▶ _EXCERPTED PASSAGE_

_ _ _ _ _

According to an aspect of the present disclosure, the controller is configured to initiate the current cleaning cycle when the work vehicle is approaching the headland boundary from outside the headland, the distance is less than or equal to a first distance threshold, and the elapsed time is more than or equal to a first time threshold.

According to an aspect of the present disclosure, the controller is configured to initiate the current cleaning cycle when the work vehicle is in the headland and approaching the headland boundary, the distance is more than or equal to a second distance threshold, and the elapsed time is more than or equal to a first time threshold.

According to an aspect of the present disclosure, the controller is configured to initiate the current cleaning cycle when the elapsed time since the previous cleaning cycle is more than or equal to a second time threshold.

According to an aspect of the present disclosure, the controller is configured to initiate the current cleaning cycle when the work vehicle is in the headland and the elapsed time is more than or equal to a second time threshold.

According to an aspect of the present disclosure, the second time threshold is longer than the first time threshold.

According to an aspect of the present disclosure, one or more of the period of time, first distance threshold, the second distance threshold, the first time threshold, and second time threshold vary based on one or more the speed of work vehicle and the distance traveled of the work vehicle.

According to an aspect of the present disclosure, one or more of the period of time, first distance threshold, the second distance threshold, the first time threshold, and second time threshold are adjustable based on operator settings.

According to an aspect of the present disclosure, the controller is configured to determine the period of time based in part on one or more of a speed of the work vehicle, the distance between the current position of the work vehicle and the headland boundary, and the elapsed time since the completion of the previous cleaning cycle.

According to an aspect of the present disclosure, the distance is based on one of a planned path between the current position of the work vehicle and the headland boundary and a guidance line between the current position of the work vehicle and the headland boundary.

_ _ _ _ _

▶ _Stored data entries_
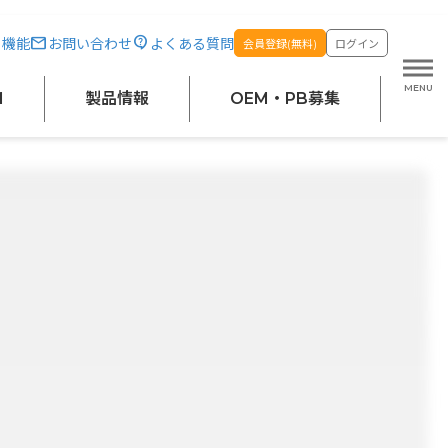
・機能
お問い合わせ
よくある質問
会員登録(無料)
ログイン
M
製品情報
OEM・PB募集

_ _ _ _ _

▶ _TASK ITEM 1_
Reproduce the passage on cleaning cycle timing from "According to an aspect of the present disclosure, the second" up to and including "the work vehicle.", renaming "work vehicle" as "utility vehicle".
▶ _TASK ITEM 2_
Write what comes next in the passage on cleaning cycle timing, picking up after its last sentence.
These records were taken from a separate source.

▶ _RESPONSE BOX 1_
According to an aspect of the present disclosure, the second time threshold is longer than the first time threshold.

According to an aspect of the present disclosure, one or more of the period of time, first distance threshold, the second distance threshold, the first time threshold, and second time threshold vary based on one or more the speed of utility vehicle and the distance traveled of the utility vehicle.

▶ _RESPONSE BOX 2_
According to an aspect of the present disclosure, one or more of the previous cleaning cycle and the current cleaning cycle can be initiated via a user input.

The above and other features will become apparent from the following detailed description and accompanying drawings.

BRIEF DESCRIPTION OF THE DRAWINGS

The detailed description refers to the accompanying figures.

FIG. 1 is a perspective view of a work vehicle including a cooling system, according to an implementation.

FIG. 2 is a schematic diagram of a cooling system for a work vehicle, according to an implementation.

FIG. 3 is a map of a field, according to an implementation.

FIG. 4 is a map of a field, according to an implementation.

FIG. 5 is a map of a field, according to an implementation.

FIG. 6 is a map of a field, according to an implementation.

FIG. 7 is a schematic diagram of a cooling system for a work vehicle, according to an implementation.

FIG. 8 is a flow diagram of a cooling system for a work vehicle, according to an implementation.

Like reference numerals are used to indicate like elements throughout the several figures.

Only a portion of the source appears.